### Exercise goal:
Update all the rows below by changing every "Marcas" to "Brands" and keeping everything else unchanged; leave the pictures out of your answer.

(Dataset entries)
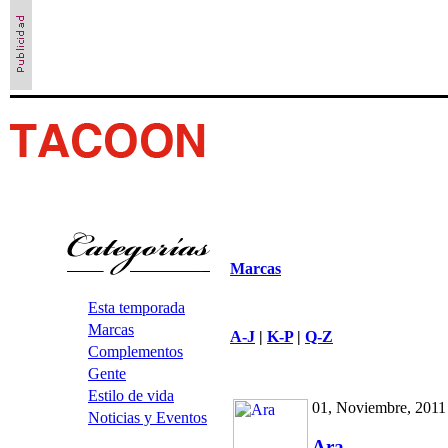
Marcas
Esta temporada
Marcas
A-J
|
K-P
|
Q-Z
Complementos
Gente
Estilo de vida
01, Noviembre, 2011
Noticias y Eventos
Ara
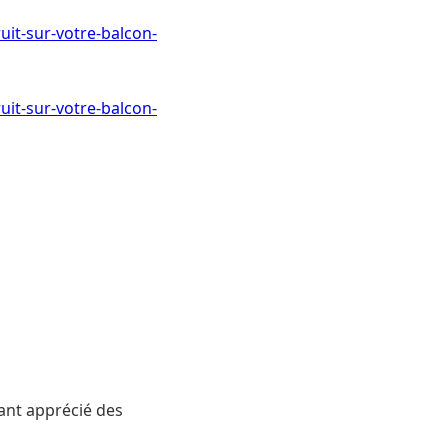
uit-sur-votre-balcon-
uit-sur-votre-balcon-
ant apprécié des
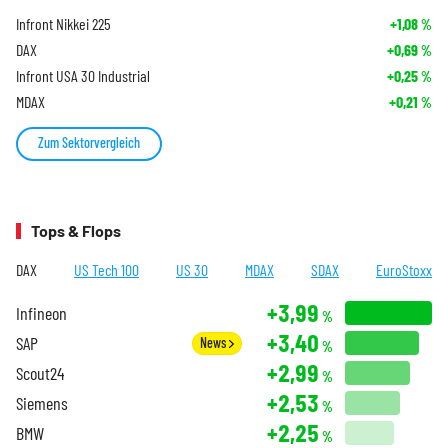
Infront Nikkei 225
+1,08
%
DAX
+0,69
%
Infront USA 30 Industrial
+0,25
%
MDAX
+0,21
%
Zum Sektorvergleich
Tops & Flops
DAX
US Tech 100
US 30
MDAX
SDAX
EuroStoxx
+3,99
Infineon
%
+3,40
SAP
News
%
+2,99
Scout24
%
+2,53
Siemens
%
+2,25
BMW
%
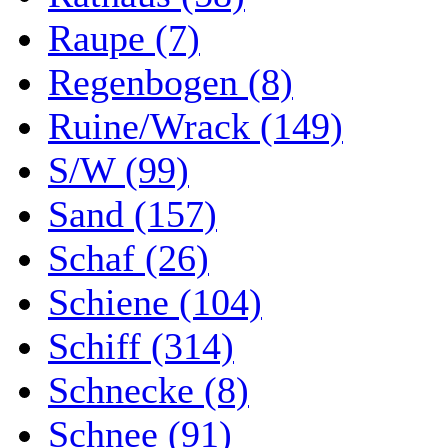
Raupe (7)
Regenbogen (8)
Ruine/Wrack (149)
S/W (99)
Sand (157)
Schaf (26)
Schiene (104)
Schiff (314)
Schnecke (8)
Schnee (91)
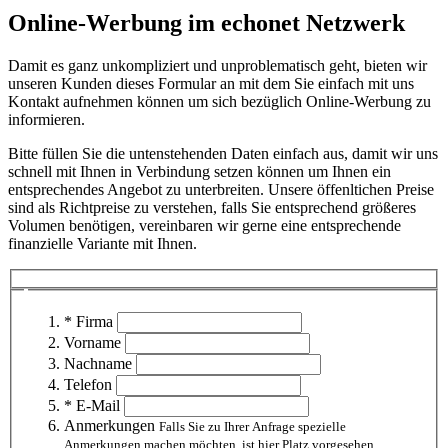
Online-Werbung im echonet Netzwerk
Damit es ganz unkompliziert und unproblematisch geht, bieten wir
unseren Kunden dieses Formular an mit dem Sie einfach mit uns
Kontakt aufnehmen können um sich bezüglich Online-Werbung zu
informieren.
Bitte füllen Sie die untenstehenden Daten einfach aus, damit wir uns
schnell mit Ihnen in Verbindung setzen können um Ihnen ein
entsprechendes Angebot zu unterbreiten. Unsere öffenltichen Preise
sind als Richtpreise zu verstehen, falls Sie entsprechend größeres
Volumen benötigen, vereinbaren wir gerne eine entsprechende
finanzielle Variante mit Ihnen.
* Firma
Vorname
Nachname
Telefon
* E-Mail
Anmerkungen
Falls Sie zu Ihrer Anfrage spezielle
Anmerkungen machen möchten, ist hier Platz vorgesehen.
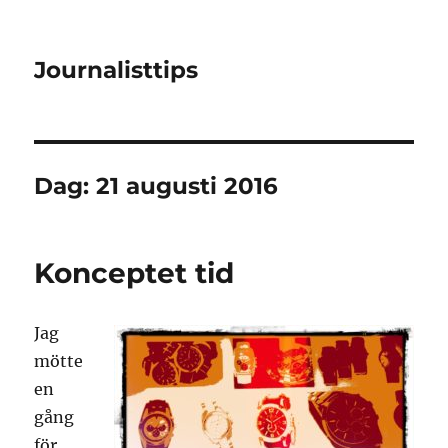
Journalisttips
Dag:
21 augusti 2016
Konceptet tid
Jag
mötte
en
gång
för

### Problem solution:
Brands
Esta temporada
Brands
A-J
|
K-P
|
Q-Z
Complementos
Gente
Estilo de vida
01, Noviembre, 2011
Noticias y Eventos
Ara
uit-sur-votre-balcon-
uit-sur-votre-balcon-
ant apprécié des
Infront Nikkei 225
+1,08
%
DAX
+0,69
%
Infront USA 30 Industrial
+0,25
%
MDAX
+0,21
%
Zum Sektorvergleich
Tops & Flops
DAX
US Tech 100
US 30
MDAX
SDAX
EuroStoxx
+3,99
Infineon
%
+3,40
SAP
News
%
+2,99
Scout24
%
+2,53
Siemens
%
+2,25
BMW
%
Raupe (7)
Regenbogen (8)
Ruine/Wrack (149)
S/W (99)
Sand (157)
Schaf (26)
Schiene (104)
Schiff (314)
Schnecke (8)
Schnee (91)
Online-Werbung im echonet Netzwerk
Damit es ganz unkompliziert und unproblematisch geht, bieten wir
unseren Kunden dieses Formular an mit dem Sie einfach mit uns
Kontakt aufnehmen können um sich bezüglich Online-Werbung zu
informieren.
Bitte füllen Sie die untenstehenden Daten einfach aus, damit wir uns
schnell mit Ihnen in Verbindung setzen können um Ihnen ein
entsprechendes Angebot zu unterbreiten. Unsere öffenltichen Preise
sind als Richtpreise zu verstehen, falls Sie entsprechend größeres
Volumen benötigen, vereinbaren wir gerne eine entsprechende
finanzielle Variante mit Ihnen.
* Firma
Vorname
Nachname
Telefon
* E-Mail
Anmerkungen
Falls Sie zu Ihrer Anfrage spezielle
Anmerkungen machen möchten, ist hier Platz vorgesehen.
Journalisttips
Dag:
21 augusti 2016
Konceptet tid
Jag
mötte
en
gång
för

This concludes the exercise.